Borsellino’s wife Agnese had refused a state funeral.
A few days earlier, on July 19, a car bomb had exploded killing Borsellino and his security escorts in Via d’Amelio, where the prosecuting magistrate’s mother lived.
The atmosphere in Palermo was tense and the locals, exasperated.
During the funeral of the bodyguards in Palermo’s cathedral, an enraged crowd broke through the 4000-strong police cordon. The protesters’ fury became incandescent upon the arrival of the government officials. The air was ripe for lynching. The chief of police and the newly-elected president, Oscar Luigi Scalfaro, were jostled around by the demonstrators and forced to flee.
The scenes were poignant, moving...chilling.
The whole of Palermo was in the square that day. The rallying cry of “Fuori la Mafia dallo Stato” (oust the Mafia from the State) erupted. Everyone realised then, that all of Sicily held those representatives accountable for the death of the two magistrates, the two men who had given hope to an entire island and to a nation.
Just three months before the tragic event, on the freeway to the Palermo Airport, Borsellino’s close friend and colleague, Giovanni Falcone, had also been assassinated by a TNT-bomb blast.
It was May 23, 1992, and from that day onward, Paolo Borsellino tried in every way possible to arouse the conscience of the people. His voice was weary, his expression doleful; he seemed resigned to the same fate that awaited him sooner than later.
Borsellino was aware of what was happening, as Falcone had probably been. In a moment of weakness, Paolo revealed something of major importance to his wife, his junior associates and collaborators. It was a painful admission; one too intense to keep to himself.
Slumped on his office couch, his eyes glistening, the judge confided in younger colleague, Alessandra Camassa (now president of the criminal section of the Tribunal of Marsala).
“I can’t believe that a friend has betrayed me,” he said.
The identity of this friend was never revealed.
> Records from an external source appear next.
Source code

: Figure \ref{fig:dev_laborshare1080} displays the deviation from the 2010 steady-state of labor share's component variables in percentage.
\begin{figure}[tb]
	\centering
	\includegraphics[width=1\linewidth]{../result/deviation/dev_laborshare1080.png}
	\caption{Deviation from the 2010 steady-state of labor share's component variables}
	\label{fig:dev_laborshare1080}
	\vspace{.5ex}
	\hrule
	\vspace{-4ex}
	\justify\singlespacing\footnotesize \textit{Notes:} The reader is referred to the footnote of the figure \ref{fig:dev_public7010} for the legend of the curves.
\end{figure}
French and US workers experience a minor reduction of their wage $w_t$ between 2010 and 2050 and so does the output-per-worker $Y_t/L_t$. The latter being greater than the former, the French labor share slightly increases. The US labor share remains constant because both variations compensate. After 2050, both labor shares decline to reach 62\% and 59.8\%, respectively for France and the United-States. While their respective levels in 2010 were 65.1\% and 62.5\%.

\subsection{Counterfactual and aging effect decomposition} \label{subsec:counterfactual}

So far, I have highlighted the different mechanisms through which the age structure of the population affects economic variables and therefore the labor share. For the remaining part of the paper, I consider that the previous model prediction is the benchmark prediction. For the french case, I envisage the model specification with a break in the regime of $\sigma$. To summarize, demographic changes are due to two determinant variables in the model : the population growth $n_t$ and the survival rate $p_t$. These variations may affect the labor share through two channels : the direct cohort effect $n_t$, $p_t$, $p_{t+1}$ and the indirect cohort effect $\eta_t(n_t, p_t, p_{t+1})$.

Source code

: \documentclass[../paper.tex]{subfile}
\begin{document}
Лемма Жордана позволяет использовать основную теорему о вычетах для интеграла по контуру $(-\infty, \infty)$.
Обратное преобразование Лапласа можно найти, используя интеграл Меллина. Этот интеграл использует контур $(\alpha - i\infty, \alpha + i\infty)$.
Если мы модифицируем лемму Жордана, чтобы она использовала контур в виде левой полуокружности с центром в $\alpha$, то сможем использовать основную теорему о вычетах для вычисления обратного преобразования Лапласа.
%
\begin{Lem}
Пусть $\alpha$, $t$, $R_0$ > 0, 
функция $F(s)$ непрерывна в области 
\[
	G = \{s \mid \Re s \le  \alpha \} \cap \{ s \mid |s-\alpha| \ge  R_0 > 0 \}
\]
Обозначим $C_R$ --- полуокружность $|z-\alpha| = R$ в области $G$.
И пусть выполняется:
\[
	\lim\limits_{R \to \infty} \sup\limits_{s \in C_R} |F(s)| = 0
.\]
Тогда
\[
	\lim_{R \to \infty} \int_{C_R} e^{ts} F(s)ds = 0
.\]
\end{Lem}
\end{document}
A couple of days before the explosion, in the entrance hall of Palermo’s Community Library, Borsellino gave a very touching speech in honour of Giovanni Falcone. He appeared calm, stoic. His gaze seemed expressionless but it was fuelled by anger and despair. The prosecutor was beginning to convey what years of investigations alongside Falcone had brought to the fore: ever-present, underlying traces of “lethal” evidence.
A number of high-profile members of the government and judiciary were colluding with the Mafia. Some of them wanted to segregate the anti-Mafia pool and any law-abiding crusaders, while others were actually responsible for the executions, including that of Falcone, and ultimately for his own.
Borsellino mentioned those who had sacrificed themselves for the cause. His voice broke as he issued a challenge and made an appeal to society - one which still applies today.
“They died for us,” Borsellino remarked.
“We are greatly indebted to them.”
“We need to repay this debt with joy and continue in their path,” he added, “and refusing to reap any benefits from dealing with the Mafia. We can do this not accepting the mobsters’ help nor their recommendations or their offers of jobs. We need to be steadfast in our duty.”
“The battle against the Mafia,” Borsellino continued, “is the first problem to solve in our beautiful but wretched land. This should not merely be achieved by a mechanical process of suppression. It should be attained by an ethical and cultural movement involving everyone, especially the younger generations - the ones who instinctively sense the fragrance of freedom, who refute the stench of compromise, of indifference, connivance and conspiracy.”
“I remember how happy Falcone was when, during a brief period of enthusiasm, he had declared: ‘The people are on our side’. By that he didn’t just mean the moral support of the masses and the reassurance it afforded the magistrates. It meant something more: that our work also served to reawaken consciences,” the heroic anti-Mafia campaigner concluded.